経済、政治、外交、教育、医療、福祉といった分野には、それぞれ大小さまざまな問題が起きている。そして、それらは小手先の対症療法ではなにも解決できないことを、おそらく大半の国民が感じ取っているのではないだろうか。そこで、今回の大テーマに「人類の活路は地球から教わる」という視点を据えて、これまで注目されていなかった事象についてご紹介してきた。そのなかで特に重要だと考えているのは、量子物理学の視点だ。なかでも、「量子は振動している」ということ、さらに「振動による共振・共鳴は大きなエネルギーを生み出す」という科学的な事実に、とても大きな魅力と可能性を感じている。

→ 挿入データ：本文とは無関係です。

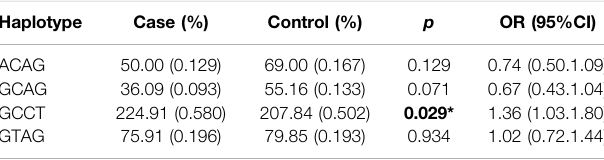
TABLE 10 | Haplotype frequencies of ADD1 polymorphisms and EH risk in Han population.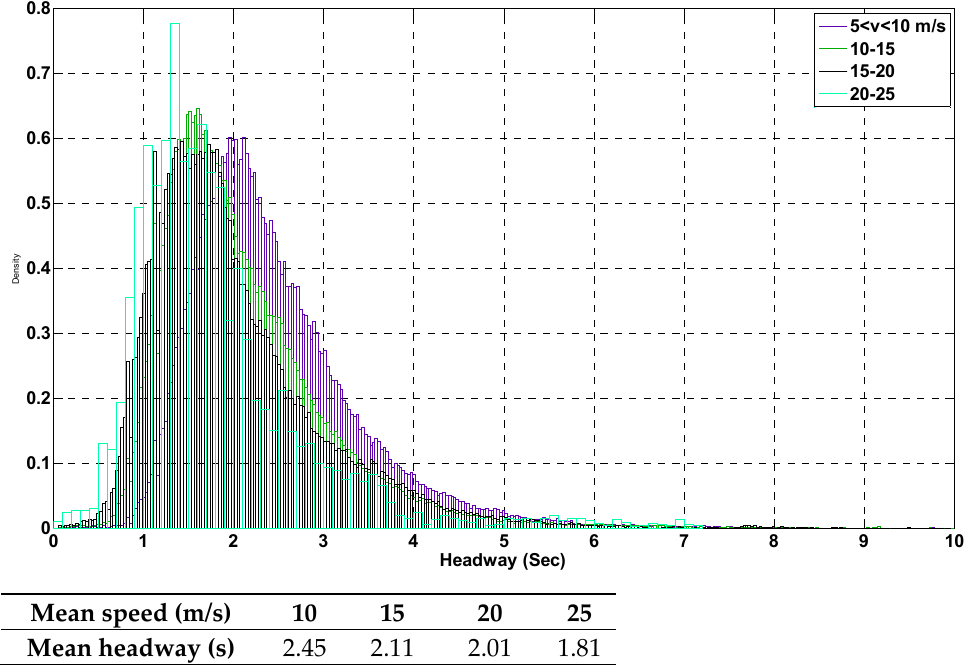
Figure 6. Headway distribution shift to higher values when speed decreases in the NGSIM real data.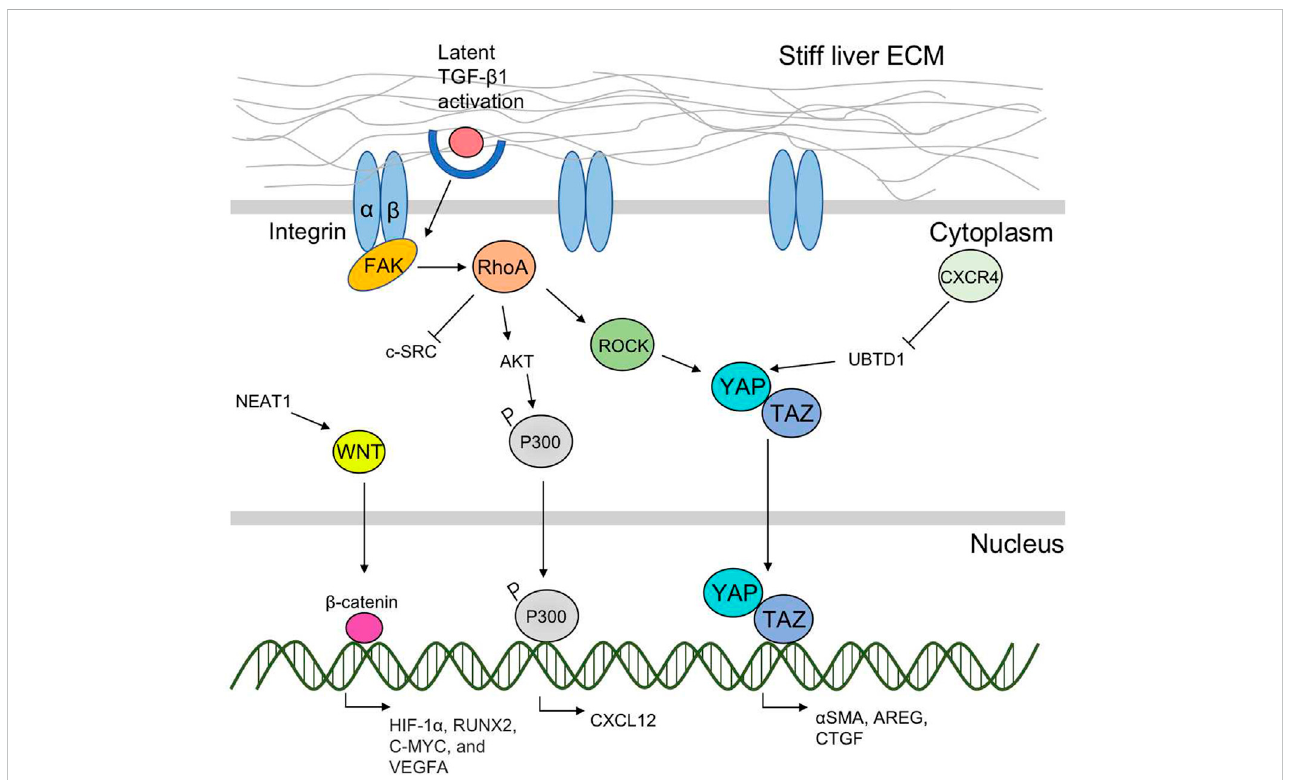
FIGURE 2 A scheme of liver ECM stiffness-regulated sensing and mechanotransduction pathways. Liver ECM-derived mechanical cues are mainly sensed by integrin-based FAs located on the cell surface. The intercellular mechanotransduction pathways including the RhoA/ROCK and the YAP/TAZ signaling ways are further activated and transfer the mechanical cues into nucleus to target pro fi brotic genes. RhoA/ROCK interacts with YAP/TAZ, and promotes their nucleartranslocation.RhoAactivatesAKT,promotesP300phosphorylation,andCXCL12expression.Matrixstiffness-inducedCXCR4expressioninhibits UBTD1 and activates YAP. The nuclear translocation of YAP/TAZ promotes expression of α -SMA, AREG, and CTGF. Other mechanotransduction pathway includes NEAT1-WNT/ β -catenin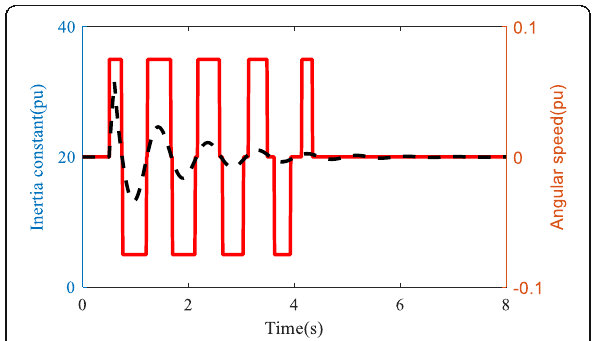
Fig. 14 The Virtual inertia of the PV-VSG when the output power of the PV is 0.09 pu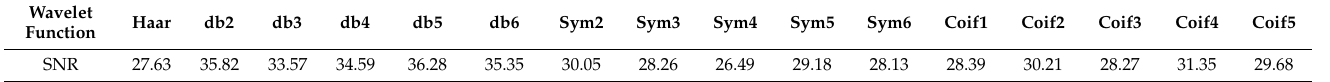
Table 3. The signal-to-noise ratio of passenger disembarking from the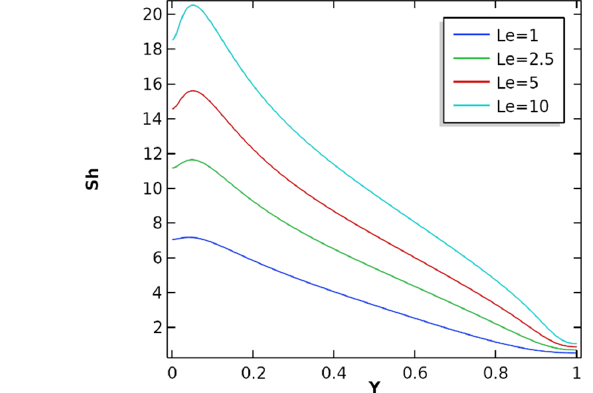
Figure 14. Variation in local Nu and Sh . Table 7. Average Nu and Sh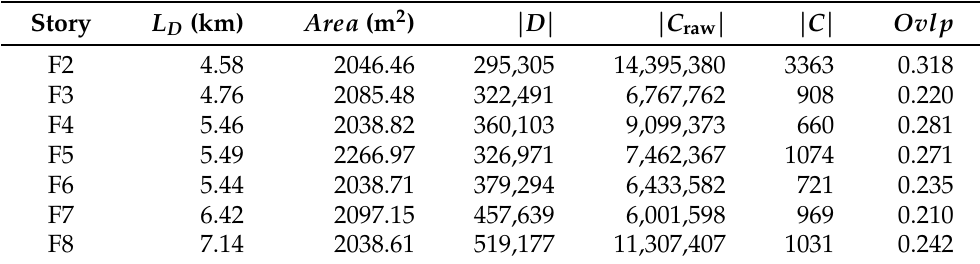
Figure 7. The CAD drawings and smartphone’s 3D point clouds of the seven test cases. Table 1. List of the as-designed and as-built data sets from seven different floor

たとえば、自然農法の研究でいうと、穏やかで、楽しい気持ちで野菜を育てると良く育ち、逆に「大きくたくさん育ってほしい」などと強いプレッシャーをかけると育ちが悪い、といった現象が実際に起こる。どうやら私たちの脳波が、野菜づくりに強く影響してしまうらしいのだ。このことは、以前から何となく気づいてはいた。2011年に完全な無肥料・無農薬の野菜づくりを始めた当初は、「早く野菜が作れるようになりたい」と焦り、常に緊張したまま畑に立っていた。しかし、自分にできることは全て試し、資金が底をつき、全て失敗したとき、「どうにでもなれ」と諦めた。脱力したときに、なぜか野菜は育ち始めた。このことは、私の研究生活のなかで最も印象深い出来事だった。